Advancing Equity Compensation & The War For Talent
A data-driven proposal for advancing the frontier of equity compensation at startups in today's increasingly competitive talent market
Talent has never been scarcer, capital has never been more abundant, and outcomes have never been larger. Despite this rapid progression of the technology and venture capital ecosystem, our structural models for equity compensation have never been more stale.
While prior cycles have often shown a moderately clear inverse correlation between wealth creation and risk, as talent markets have intensified, cash compensation disparity across multiple stages has begun to compress, leading to a market where breakout/rocket ship companies are able to materially outcompete more nascent, but still very strong startups for talent.
All of this leads to a dynamic where companies at the early-scaling stages (approximately going from employee 10 to 100) are put in a difficult position for talent acquisition relative to billion dollar startups with an (increasingly common) promise to become $10B+ companies in a matter of years (or months).
As with all markets, as maturation happens, those who are on the "lack of supply" side of the equation must think about which vectors to meaningfully differentiate/experiment on or optimize, in an attempt to win back supply.
With investors, we have seen this progression via an increase of founder friendly terms → pricing in more upside and paying for further growth (resulting in an increase in valuations earlier on the PMF curve) → lowered governance burden at the board and reporting levels.
With crypto broadly we've seen this on the capital market side with longer lockups and less discounts to tokens, and on the talent side with more flexibility in labor market participants and consensus compensation models enabled by tools like Coordinape.
With startups, we saw this with salary parity relative to many other larger companies earlier on in a given startup's lifecycle (which FAANG has attempted to claim back via…even higher salaries) and on the startup vs. startup talent landscape, we must now see a structural progression on compensation, which I believe starts with somewhat materially changing equity compensation for employees at early- and mid-stage startups.
My suggestion for founders that are looking to compete for talent is to take the standard equity compensation model (1 year cliff, 4 year vest, monthly vesting) and move to a shorter term absolute vest with a modified cliff.

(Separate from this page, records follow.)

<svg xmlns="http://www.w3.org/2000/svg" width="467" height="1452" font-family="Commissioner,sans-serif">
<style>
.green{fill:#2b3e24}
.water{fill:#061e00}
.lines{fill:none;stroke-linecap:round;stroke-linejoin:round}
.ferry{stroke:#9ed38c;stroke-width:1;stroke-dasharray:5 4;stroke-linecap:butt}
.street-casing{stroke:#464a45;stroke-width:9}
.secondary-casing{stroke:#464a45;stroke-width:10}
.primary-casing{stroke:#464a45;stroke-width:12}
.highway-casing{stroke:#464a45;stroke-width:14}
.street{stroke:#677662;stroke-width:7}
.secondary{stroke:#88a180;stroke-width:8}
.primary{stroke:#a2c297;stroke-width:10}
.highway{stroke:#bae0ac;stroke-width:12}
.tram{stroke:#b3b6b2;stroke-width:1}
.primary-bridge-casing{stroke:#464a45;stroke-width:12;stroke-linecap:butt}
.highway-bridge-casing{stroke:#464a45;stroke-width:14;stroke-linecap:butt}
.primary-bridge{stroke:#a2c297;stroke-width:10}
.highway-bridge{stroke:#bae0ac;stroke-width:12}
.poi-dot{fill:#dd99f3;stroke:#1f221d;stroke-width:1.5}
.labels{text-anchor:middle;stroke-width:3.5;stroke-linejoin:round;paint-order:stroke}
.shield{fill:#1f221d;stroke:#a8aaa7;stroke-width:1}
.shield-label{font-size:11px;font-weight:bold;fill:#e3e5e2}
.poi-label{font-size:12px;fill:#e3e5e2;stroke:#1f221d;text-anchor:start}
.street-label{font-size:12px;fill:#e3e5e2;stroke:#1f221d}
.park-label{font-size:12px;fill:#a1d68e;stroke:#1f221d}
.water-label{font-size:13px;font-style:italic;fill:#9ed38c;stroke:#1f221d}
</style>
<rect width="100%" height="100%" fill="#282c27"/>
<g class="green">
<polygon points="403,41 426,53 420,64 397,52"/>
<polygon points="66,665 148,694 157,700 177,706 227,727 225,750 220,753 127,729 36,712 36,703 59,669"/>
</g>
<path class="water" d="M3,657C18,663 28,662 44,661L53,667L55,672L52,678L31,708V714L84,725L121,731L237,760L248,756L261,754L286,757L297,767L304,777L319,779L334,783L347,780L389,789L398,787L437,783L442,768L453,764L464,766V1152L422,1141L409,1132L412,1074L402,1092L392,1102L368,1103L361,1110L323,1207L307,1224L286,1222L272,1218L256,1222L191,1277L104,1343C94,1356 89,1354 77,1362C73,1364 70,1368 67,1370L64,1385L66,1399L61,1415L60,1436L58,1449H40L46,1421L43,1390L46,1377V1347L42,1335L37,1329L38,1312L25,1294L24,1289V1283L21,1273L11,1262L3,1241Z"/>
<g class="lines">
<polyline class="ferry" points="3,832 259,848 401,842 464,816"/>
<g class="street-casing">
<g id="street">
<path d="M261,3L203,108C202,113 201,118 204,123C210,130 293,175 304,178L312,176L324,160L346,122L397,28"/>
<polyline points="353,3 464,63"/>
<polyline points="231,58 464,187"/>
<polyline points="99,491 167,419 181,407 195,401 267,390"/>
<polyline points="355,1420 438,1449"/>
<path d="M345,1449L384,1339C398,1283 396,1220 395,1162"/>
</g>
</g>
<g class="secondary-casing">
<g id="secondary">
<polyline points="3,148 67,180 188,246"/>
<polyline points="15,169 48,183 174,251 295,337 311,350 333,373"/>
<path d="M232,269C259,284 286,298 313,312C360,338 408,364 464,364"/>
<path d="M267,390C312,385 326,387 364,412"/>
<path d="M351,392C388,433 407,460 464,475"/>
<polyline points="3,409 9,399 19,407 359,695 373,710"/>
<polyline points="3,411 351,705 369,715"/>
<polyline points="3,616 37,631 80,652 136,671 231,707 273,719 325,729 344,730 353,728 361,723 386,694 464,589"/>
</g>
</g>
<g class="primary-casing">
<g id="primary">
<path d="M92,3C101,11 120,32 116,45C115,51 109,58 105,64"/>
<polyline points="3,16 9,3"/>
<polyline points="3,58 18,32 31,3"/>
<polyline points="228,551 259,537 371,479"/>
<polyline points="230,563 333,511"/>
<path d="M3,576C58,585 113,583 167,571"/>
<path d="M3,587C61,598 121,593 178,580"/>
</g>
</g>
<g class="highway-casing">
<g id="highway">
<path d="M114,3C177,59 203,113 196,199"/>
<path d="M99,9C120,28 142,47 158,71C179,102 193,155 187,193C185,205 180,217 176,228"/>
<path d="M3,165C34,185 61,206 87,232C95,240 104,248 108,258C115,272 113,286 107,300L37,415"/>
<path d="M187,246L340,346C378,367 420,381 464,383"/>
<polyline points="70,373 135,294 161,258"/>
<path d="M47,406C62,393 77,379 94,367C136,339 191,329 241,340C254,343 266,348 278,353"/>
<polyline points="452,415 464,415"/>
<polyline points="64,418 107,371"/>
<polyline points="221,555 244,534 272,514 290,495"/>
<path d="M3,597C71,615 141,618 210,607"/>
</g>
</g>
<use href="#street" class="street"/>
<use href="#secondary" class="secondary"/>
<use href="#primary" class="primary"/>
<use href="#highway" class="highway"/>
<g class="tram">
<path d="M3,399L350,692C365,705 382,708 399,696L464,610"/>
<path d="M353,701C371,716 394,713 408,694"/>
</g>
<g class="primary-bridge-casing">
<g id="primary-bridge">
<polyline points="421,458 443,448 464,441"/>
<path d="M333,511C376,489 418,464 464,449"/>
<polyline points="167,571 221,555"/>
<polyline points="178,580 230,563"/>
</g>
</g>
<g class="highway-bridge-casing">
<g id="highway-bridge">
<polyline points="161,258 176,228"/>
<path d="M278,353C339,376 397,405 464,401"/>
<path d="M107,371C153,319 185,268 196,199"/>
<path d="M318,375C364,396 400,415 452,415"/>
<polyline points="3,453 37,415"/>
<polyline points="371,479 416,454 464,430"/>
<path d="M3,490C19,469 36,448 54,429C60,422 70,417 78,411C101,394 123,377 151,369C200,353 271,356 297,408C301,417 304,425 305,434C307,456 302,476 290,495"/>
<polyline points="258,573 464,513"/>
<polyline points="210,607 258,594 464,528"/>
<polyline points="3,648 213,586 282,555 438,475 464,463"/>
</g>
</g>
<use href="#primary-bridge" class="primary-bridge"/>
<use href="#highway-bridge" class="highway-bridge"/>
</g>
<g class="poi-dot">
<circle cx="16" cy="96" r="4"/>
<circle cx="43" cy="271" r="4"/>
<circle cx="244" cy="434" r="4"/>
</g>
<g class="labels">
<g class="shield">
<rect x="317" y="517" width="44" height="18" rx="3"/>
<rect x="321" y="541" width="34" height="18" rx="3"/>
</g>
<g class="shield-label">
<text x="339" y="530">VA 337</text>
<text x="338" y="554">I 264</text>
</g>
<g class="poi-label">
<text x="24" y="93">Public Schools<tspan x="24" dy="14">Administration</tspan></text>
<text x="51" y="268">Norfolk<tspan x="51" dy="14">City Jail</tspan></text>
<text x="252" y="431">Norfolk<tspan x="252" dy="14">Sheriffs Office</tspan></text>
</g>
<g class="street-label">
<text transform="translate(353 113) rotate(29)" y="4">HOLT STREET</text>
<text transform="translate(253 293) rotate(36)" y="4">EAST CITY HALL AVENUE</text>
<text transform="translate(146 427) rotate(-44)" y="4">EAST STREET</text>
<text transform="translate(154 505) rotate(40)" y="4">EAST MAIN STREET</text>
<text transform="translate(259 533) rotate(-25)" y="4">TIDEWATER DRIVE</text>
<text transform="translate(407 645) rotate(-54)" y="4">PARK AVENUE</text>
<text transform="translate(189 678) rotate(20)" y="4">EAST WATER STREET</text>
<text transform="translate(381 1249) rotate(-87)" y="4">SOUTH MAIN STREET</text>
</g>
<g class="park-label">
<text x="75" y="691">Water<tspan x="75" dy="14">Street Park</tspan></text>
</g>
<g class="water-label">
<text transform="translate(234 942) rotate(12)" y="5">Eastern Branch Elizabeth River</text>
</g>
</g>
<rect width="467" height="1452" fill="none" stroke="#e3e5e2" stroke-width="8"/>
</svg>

At a high level you could break this out into a baseline of shortening the vesting period to 3 years and extending the cliff to 18 months, effectively recognizing the transience and value creation that employees have during this ~10 to 100 employee phase of a company (a time in which your company could easily 5-10x+ in on-paper value in <3 years).
It's my view that this window is the hardest time to hire employees today, thus you could even get more aggressive and shift to 3 year vest 12 month cliff in earlier-stage areas (obviously, there are many levers to pull, including things like tranching equity for executives that command larger grants at these stages, in order to protect against downside scenarios).
Of course over time you could see this begin to create a new type of effect where the Overton window shifts on vesting periods across entire companies (at this point, founders could either market longer-term incentives, or perhaps tie vesting to business milestones like ARR, DAUs, or more advanced metrics).
This possible slippery slope is why many Founders and VCs will likely complain about this proposal (they already have in private conversations), just as they have about all other structural shifts to compensation over time, but let me lay out a more data-driven case.
Allocating Excess Founder Equity Into Employee Option Pools
The core point of the data below is to prove that founders are taking less dilution than ever before, paired with steeper valuation inflections post-PMF (something I talked about at length before), and thus should be fine sacrificing more equity to employees via expanded option pools to compensate for faster vesting of employees. This data does not show the other important part which is, founders are also able to 1) take more secondary than ever before and 2) have larger financial outcomes than ever before, further tilting the economics towards founders relative to any other time in history.
I pulled data from Cooley's Go insights platform (not perfect, but directionally right) for the month of March across a variety of years (I also added some anecdotal data of where I would personally place median round sizes/valuations in 2021). You can play with this data here.
Per the table above, fundraising at median figures for round size and valuation shows that founders in 2021 own more of their company at each round than both 2017 and 2019 figures. Of course, this data can change, but even if you were to meaningfully expand option pools from 10→13% at A, 8→12% at B, and 7-9% at C, founders would still nearly the same amount (or more) of their companies than prior years.
All of this is to make a pointed recommendation to founders that changing the compensation structure ahead of the market (and in face of the inevitable push by some that this is bubble behavior) could lead to a short to mid-term advantage, that then compounds in the long-term, as talent moats can.
The piece of advice I find myself telling founders when unclear forks in the road emerge is often to "make a decision with the idea that if your company fails, you can sleep at night knowing you did what you thought was best".
In a cutthroat talent market, exuberant capital market, and crowded competitive market, you don't want to wonder what could have been had you not taken the extra value founders accrue due to capital markets, and spent it on talent markets moving forward.